◆ Exercise details:
Rewrite the lines starting at the first one and ending at the line containing "v(238.13, 76.2) *", replacing "construction" with "reference" and leaving everything else unchanged.

◆ Input:
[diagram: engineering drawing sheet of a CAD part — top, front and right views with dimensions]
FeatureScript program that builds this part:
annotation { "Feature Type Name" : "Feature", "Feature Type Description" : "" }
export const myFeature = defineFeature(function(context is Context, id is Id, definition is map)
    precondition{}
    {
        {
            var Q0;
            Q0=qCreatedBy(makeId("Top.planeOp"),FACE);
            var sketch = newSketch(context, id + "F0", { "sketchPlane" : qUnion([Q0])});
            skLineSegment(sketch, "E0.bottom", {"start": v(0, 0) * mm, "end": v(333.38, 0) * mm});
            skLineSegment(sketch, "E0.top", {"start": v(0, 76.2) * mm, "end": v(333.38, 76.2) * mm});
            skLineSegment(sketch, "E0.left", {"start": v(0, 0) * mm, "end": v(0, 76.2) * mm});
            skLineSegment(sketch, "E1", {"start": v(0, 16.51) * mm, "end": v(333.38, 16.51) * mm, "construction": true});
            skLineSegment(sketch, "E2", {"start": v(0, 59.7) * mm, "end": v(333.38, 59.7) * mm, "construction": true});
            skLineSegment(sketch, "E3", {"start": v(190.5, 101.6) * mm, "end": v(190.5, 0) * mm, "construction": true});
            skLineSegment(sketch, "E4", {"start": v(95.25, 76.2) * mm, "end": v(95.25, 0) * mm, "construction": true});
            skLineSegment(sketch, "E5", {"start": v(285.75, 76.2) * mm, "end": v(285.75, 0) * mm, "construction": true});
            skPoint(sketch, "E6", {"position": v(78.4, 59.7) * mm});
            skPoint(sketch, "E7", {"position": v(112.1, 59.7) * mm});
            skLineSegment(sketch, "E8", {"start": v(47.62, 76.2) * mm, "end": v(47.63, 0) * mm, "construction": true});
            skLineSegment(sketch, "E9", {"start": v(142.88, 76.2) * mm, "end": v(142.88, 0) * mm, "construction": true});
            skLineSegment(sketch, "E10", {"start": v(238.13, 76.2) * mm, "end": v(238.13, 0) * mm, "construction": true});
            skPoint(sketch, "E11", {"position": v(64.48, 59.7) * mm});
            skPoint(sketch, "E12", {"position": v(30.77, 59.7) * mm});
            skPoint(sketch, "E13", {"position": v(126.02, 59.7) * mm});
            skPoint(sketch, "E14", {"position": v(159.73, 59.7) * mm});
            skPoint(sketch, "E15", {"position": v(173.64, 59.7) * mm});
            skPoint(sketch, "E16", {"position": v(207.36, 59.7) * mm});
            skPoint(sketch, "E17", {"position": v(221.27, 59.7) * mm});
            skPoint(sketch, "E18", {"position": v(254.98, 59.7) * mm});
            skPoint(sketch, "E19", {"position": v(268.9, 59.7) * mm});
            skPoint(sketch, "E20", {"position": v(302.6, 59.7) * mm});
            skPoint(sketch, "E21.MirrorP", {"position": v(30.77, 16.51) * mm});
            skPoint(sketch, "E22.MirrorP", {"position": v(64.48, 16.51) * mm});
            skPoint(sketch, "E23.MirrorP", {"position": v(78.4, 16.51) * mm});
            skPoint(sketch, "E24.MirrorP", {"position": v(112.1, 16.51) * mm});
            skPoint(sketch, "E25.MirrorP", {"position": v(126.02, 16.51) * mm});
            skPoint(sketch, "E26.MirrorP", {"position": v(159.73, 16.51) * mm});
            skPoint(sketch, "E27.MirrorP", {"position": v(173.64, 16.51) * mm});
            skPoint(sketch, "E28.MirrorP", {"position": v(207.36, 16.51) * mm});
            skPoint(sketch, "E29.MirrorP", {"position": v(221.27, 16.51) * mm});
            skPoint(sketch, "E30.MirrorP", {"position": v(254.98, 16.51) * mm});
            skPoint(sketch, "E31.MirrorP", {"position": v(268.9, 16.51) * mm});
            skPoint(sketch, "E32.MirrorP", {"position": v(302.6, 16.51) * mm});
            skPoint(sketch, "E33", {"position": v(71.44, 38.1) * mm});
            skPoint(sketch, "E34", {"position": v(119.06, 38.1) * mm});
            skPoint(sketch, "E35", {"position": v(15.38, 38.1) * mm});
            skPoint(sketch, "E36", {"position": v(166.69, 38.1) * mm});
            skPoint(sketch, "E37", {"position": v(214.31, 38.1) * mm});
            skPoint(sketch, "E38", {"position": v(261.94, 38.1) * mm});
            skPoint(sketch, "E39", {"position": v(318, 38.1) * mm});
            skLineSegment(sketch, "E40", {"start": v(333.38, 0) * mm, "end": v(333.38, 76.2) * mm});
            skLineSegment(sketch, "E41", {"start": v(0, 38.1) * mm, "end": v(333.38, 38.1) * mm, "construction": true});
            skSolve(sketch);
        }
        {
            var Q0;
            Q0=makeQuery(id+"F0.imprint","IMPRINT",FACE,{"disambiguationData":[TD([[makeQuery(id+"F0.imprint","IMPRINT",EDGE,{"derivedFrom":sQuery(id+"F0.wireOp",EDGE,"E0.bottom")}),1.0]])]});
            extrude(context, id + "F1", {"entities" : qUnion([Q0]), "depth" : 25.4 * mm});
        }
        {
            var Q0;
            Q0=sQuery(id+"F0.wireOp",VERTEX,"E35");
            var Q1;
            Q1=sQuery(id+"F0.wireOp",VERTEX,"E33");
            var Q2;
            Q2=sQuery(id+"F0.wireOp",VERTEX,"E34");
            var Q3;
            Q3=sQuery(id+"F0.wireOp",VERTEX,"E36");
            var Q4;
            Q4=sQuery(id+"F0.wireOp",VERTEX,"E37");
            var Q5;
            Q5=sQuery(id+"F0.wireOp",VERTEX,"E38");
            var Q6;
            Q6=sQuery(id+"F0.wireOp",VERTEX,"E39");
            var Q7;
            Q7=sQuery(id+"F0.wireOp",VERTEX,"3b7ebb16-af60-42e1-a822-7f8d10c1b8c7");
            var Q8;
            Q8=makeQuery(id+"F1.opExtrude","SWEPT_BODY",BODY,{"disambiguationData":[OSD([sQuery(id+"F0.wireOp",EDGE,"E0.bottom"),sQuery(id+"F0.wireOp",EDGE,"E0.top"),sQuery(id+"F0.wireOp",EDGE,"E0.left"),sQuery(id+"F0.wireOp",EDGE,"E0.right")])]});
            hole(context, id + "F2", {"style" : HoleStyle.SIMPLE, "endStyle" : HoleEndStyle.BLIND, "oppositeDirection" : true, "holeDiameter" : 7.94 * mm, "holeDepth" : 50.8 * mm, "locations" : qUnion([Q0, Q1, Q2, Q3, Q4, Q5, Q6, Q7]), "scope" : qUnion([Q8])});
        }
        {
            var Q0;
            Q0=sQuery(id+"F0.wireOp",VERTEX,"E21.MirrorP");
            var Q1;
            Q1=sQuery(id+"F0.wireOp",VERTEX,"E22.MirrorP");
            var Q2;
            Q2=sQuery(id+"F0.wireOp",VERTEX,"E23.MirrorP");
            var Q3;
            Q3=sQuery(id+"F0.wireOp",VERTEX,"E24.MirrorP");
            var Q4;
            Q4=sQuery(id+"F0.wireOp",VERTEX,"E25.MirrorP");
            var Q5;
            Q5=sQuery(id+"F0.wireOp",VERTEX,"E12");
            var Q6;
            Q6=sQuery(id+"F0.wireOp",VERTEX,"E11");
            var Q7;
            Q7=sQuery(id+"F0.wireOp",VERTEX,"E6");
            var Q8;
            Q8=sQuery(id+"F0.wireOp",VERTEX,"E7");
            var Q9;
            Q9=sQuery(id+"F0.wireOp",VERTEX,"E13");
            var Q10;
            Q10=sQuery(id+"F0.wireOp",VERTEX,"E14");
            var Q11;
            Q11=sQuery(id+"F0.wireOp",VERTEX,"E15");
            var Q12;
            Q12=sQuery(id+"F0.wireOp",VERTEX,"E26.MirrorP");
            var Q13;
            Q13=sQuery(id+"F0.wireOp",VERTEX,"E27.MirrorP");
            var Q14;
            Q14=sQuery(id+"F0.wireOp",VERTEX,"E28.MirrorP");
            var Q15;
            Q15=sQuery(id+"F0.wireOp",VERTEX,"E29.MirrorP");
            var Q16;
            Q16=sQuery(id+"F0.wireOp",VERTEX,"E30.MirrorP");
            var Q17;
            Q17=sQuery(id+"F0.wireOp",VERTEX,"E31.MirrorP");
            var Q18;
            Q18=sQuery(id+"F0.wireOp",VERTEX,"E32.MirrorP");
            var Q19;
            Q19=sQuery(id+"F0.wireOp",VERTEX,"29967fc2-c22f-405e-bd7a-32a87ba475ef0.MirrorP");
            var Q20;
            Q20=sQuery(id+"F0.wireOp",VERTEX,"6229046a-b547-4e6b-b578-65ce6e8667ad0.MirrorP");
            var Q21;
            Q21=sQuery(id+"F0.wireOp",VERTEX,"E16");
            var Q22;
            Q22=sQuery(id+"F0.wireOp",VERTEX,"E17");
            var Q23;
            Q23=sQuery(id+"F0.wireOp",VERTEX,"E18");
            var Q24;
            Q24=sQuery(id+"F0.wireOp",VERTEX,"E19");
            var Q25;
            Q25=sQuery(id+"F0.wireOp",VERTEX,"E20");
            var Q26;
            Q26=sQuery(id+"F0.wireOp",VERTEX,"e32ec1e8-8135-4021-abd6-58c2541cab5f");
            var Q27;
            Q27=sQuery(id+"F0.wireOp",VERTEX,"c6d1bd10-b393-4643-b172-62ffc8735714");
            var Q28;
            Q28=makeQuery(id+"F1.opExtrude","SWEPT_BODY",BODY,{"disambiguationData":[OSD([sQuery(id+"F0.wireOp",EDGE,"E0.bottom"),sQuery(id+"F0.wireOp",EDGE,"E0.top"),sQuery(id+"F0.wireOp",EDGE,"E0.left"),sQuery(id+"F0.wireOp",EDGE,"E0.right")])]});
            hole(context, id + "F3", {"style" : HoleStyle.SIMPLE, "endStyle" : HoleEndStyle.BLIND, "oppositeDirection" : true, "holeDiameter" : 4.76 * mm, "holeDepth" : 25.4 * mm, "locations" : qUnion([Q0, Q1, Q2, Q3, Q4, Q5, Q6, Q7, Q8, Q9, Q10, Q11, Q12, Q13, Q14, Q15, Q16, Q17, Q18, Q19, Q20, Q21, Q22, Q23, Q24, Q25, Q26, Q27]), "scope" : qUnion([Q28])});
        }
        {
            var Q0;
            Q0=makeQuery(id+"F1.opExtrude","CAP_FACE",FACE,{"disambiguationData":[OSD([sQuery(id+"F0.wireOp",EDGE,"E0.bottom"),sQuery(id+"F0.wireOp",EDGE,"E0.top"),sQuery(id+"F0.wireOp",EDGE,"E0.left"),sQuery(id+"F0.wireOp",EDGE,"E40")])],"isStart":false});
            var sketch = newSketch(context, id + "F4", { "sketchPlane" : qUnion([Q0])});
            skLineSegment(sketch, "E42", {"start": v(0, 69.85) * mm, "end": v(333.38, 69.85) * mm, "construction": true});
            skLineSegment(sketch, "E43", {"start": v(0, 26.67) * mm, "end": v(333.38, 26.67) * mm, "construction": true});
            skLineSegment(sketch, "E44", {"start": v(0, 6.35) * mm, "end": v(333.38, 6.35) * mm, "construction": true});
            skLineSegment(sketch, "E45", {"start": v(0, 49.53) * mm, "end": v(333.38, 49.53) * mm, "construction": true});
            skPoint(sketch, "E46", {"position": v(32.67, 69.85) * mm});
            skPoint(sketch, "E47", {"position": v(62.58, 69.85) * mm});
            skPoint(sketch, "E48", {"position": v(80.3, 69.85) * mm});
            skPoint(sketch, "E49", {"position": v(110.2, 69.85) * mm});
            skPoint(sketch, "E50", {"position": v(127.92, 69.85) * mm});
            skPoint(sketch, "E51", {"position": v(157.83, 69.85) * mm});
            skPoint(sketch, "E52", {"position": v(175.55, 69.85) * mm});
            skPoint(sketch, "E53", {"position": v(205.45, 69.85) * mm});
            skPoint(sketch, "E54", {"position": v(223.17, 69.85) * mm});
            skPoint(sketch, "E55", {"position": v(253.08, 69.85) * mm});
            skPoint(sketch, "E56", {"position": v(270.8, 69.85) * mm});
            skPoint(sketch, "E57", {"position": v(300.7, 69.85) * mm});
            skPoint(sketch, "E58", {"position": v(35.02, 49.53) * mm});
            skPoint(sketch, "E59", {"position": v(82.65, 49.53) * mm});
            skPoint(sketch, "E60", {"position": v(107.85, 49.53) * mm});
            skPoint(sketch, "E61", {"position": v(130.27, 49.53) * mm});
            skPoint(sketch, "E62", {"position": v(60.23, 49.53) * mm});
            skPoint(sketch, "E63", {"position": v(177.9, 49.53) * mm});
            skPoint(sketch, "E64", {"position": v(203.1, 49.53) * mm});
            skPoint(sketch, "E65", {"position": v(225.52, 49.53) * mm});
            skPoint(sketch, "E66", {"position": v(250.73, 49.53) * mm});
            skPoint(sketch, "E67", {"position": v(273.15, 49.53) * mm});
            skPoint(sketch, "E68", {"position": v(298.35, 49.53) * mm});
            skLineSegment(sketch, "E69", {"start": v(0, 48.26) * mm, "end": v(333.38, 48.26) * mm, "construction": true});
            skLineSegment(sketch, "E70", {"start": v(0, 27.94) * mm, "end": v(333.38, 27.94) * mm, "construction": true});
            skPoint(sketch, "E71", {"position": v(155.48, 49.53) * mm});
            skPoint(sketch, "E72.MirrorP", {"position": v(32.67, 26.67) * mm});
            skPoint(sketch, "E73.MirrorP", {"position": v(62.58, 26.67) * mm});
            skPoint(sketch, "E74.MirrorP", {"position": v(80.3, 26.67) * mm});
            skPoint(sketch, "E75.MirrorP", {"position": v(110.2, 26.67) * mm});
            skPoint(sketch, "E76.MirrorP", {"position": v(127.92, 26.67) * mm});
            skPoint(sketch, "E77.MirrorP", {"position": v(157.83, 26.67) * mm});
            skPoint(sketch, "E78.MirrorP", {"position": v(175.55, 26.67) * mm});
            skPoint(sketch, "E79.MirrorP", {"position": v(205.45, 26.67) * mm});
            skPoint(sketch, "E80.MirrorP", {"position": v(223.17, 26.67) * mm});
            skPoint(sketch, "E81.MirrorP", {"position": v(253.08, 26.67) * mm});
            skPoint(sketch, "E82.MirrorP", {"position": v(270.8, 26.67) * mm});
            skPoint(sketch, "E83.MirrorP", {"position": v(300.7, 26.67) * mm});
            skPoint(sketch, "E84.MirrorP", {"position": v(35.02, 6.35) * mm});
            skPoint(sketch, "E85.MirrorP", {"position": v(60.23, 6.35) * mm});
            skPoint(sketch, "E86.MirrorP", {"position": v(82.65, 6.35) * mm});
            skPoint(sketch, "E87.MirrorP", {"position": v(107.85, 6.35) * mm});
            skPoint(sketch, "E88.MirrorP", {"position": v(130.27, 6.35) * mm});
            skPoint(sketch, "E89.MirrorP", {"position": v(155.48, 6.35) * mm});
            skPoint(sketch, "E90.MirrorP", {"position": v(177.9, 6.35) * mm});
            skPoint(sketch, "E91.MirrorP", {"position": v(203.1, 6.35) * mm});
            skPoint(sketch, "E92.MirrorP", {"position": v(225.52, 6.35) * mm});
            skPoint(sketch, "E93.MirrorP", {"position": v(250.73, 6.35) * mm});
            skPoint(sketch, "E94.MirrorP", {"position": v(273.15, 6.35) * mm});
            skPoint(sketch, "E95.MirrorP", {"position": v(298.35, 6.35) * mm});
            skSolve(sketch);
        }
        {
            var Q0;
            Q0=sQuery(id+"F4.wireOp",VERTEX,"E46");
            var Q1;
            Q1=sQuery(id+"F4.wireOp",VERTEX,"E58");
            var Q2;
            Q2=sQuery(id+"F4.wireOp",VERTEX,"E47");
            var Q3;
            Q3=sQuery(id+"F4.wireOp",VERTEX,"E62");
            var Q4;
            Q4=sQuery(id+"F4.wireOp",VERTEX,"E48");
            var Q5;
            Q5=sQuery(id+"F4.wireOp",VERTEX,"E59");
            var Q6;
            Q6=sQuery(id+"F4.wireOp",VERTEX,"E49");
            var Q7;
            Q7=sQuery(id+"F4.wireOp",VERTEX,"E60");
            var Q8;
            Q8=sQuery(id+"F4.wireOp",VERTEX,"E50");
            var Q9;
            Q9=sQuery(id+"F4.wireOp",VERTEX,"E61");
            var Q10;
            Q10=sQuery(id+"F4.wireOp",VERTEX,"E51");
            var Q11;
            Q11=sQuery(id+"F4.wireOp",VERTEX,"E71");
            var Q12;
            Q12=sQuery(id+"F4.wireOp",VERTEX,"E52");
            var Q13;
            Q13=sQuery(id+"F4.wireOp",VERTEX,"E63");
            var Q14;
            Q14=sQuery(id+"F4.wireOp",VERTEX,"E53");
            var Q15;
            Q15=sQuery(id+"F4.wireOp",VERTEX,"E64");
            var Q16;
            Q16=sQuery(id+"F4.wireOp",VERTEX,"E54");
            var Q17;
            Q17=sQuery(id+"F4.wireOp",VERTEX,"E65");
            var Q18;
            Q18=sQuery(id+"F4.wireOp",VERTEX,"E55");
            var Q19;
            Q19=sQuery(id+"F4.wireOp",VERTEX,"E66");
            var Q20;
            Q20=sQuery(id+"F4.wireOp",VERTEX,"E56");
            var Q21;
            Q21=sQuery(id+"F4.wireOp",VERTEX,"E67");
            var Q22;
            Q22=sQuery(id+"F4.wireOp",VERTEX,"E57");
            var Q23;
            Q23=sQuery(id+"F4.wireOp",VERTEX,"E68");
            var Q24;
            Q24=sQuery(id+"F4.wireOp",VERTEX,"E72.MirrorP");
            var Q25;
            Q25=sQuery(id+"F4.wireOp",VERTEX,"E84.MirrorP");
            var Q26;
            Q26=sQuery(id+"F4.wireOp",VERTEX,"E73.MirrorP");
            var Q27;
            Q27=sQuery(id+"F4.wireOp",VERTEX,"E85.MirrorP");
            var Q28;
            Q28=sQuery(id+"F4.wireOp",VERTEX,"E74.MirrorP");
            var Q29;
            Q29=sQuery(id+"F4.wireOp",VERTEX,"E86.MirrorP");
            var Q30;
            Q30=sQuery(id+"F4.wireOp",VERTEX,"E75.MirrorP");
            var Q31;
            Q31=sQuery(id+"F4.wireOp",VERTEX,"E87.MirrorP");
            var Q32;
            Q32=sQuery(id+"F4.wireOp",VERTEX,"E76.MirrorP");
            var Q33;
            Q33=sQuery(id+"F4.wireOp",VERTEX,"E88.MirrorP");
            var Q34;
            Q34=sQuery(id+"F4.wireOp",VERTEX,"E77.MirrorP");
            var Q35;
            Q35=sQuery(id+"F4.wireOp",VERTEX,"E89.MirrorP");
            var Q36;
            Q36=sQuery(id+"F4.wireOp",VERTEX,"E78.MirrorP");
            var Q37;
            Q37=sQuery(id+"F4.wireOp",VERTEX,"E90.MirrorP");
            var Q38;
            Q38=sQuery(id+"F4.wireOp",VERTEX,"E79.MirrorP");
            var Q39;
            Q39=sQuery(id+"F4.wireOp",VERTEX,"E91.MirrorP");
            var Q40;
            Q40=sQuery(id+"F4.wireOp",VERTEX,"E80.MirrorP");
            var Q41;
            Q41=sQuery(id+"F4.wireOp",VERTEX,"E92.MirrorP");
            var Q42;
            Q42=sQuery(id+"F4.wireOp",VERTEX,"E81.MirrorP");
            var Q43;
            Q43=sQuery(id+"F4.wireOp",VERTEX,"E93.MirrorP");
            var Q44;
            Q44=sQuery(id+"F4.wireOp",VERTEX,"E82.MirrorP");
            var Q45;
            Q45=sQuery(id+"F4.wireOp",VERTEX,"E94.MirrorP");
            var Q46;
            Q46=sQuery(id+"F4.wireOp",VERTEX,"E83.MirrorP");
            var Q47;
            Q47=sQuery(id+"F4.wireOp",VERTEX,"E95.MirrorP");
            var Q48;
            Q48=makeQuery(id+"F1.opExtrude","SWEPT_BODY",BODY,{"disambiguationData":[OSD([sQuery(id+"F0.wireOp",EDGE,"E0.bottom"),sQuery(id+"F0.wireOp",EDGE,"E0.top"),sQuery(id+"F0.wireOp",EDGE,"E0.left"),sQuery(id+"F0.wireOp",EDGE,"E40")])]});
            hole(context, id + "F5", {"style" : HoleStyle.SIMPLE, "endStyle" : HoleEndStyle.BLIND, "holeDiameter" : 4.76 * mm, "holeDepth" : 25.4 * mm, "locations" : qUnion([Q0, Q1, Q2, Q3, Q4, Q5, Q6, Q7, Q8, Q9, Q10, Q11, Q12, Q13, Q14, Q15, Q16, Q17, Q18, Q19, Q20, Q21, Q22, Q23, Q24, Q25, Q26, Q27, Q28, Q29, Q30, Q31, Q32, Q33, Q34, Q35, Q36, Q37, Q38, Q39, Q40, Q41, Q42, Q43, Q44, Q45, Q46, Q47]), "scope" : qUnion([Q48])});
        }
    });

◆ Response for this exercise:
[diagram: engineering drawing sheet of a CAD part — top, front and right views with dimensions]
FeatureScript program that builds this part:
annotation { "Feature Type Name" : "Feature", "Feature Type Description" : "" }
export const myFeature = defineFeature(function(context is Context, id is Id, definition is map)
    precondition{}
    {
        {
            var Q0;
            Q0=qCreatedBy(makeId("Top.planeOp"),FACE);
            var sketch = newSketch(context, id + "F0", { "sketchPlane" : qUnion([Q0])});
            skLineSegment(sketch, "E0.bottom", {"start": v(0, 0) * mm, "end": v(333.38, 0) * mm});
            skLineSegment(sketch, "E0.top", {"start": v(0, 76.2) * mm, "end": v(333.38, 76.2) * mm});
            skLineSegment(sketch, "E0.left", {"start": v(0, 0) * mm, "end": v(0, 76.2) * mm});
            skLineSegment(sketch, "E1", {"start": v(0, 16.51) * mm, "end": v(333.38, 16.51) * mm, "reference": true});
            skLineSegment(sketch, "E2", {"start": v(0, 59.7) * mm, "end": v(333.38, 59.7) * mm, "reference": true});
            skLineSegment(sketch, "E3", {"start": v(190.5, 101.6) * mm, "end": v(190.5, 0) * mm, "reference": true});
            skLineSegment(sketch, "E4", {"start": v(95.25, 76.2) * mm, "end": v(95.25, 0) * mm, "reference": true});
            skLineSegment(sketch, "E5", {"start": v(285.75, 76.2) * mm, "end": v(285.75, 0) * mm, "reference": true});
            skPoint(sketch, "E6", {"position": v(78.4, 59.7) * mm});
            skPoint(sketch, "E7", {"position": v(112.1, 59.7) * mm});
            skLineSegment(sketch, "E8", {"start": v(47.62, 76.2) * mm, "end": v(47.63, 0) * mm, "reference": true});
            skLineSegment(sketch, "E9", {"start": v(142.88, 76.2) * mm, "end": v(142.88, 0) * mm, "reference": true});
            skLineSegment(sketch, "E10", {"start": v(238.13, 76.2) * mm, "end": v(238.13, 0) * mm, "reference": true});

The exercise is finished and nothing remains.